▶ _PAGE TEXT_:

American-bred Thoroughbred racehorse (2020–2023)

Geaux Rocket Ride (April 4, 2020 – November 1, 2023) was an American Thoroughbred racehorse who won the Grade I Haskell Stakes at Monmouth Park in 2023 as a three-year-old.

==Background==
Geaux Rocket Ride was a bay colt that was bred in Kentucky, United States by OXO Equine in 2020. He was sired by Argentine-bred Candy Ride, winner of the 2003 Grade I Pacific Classic Stakes. Geaux Rocket Ride earned Candy Ride his 18th Group 1/Grade I victory. Candy Ride stands at Lane's End Farm for $75,000. Out of the Uncle Mo mare Beyond Grace, Geaux Rocket Ride was purchased from the Taylor Made Sales Agency consignment at the 2021 Fasig-Tipton Kentucky Select Yearling Sale by James Bernhard for $350,000 under the advisement of Matthew Weinmann. James Bernhard later bought the historic Pin Oak Stud in Kentucky in November 2022 and registered the horse under the stud's ownership.

Beyond Grace was a full-sister to SP Mighty Mo, and was out of Flowers Athefinish, a half to Grade III winner Lotus Pool and Grade I placed Golden Larch. In 2023 the mare produced a filly by Rowayton earlier this season and was bred back to Instilled Regard.

==Career==
Geaux Rocket Ride debuted with an eye-catching 5 3/4-length victory going six furlongs at Santa Anita on January 29, 2023, before coming home a respectable second to Practical Move in the 8 1/2-furlong GII San Felipe Stakes on March 4. Geaux Rocket Ride missed the GI Santa Anita Derby because of a fever with Practical Move winning the Santa Anita Derby. Geaux Rocket Ride once again found the winner's circle in the Santa Anita's Listed Affirmed Stakes on June 4.

▶ _GIVEN INFORMATION_:
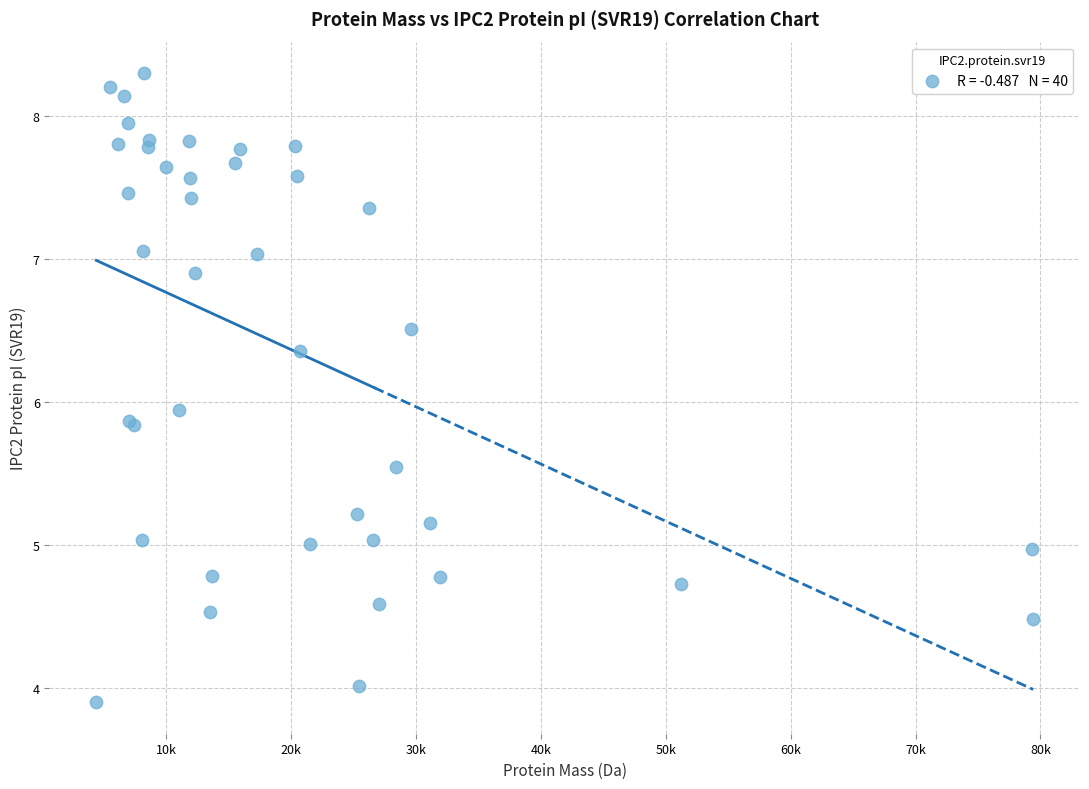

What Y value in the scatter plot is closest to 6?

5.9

▶ _TASK REQUIREMENTS_:
• A. Check these statements against the Geaux Rocket Ride article: (i) the colt was bred in Kentucky; (ii) he ran in the Santa Anita Derby; (iii) he was bought as a yearling for $350,000. Answer yes or no for each and quote the words that decide it.
• B. Carry the Geaux Rocket Ride article forward from its final sentence.
The listing above comes from a different source than the Geaux Rocket Ride article.

▶ _ANSWERS FOR EACH ITEM_:
• A.
(i) Yes: "bred in Kentucky, United States by OXO Equine in 2020"
(ii) No: "Geaux Rocket Ride missed the GI Santa Anita Derby because of a fever"
(iii) Yes: "purchased from the Taylor Made Sales Agency consignment at the 2021 Fasig-Tipton Kentucky Select Yearling Sale by James Bernhard for $350,000"

• B.
His next start would be his grade 1 debut in the Haskell Stakes. It was the first time his trainer Richard Mandella had run a horse in the Haskell since the year 2000 when he ran that years winner Dixie Union. Among his rivals were the 2023 Kentucky Derby Mage and Arabian Knight who despite not racing since February was the post time favorite. Arabian Knight broke the fastest with Salute the Soldier while Geaux Rocket Ride rested a few lengths behind them. He got on even terms when they reached the far turn and past him at the top of the stretch. Mage would mount a challenge on the outside but Geaux Rocket successfully held him off to win his first Grade 1.

Geaux Rocket Ride did not stay on the east coast for the Travers Stakes and the plan was always to bring him back to California for his next race. The Pacific Classic would be a new challenge for Geaux Rocket Ride as it was the first time he would go the classic distance of 1 1/4 and the first time he would face against older horses.

He would have another match against Arabian Knight where the race initially started the same way as the Haskell. Arabian Knight took the lead but this time had no one to challenge him early and Geaux Rocket Ride stalked in third. Geaux Rocket Ride would charge late on the outside but this time was unable to catch Arabian Knight and lost by a neck.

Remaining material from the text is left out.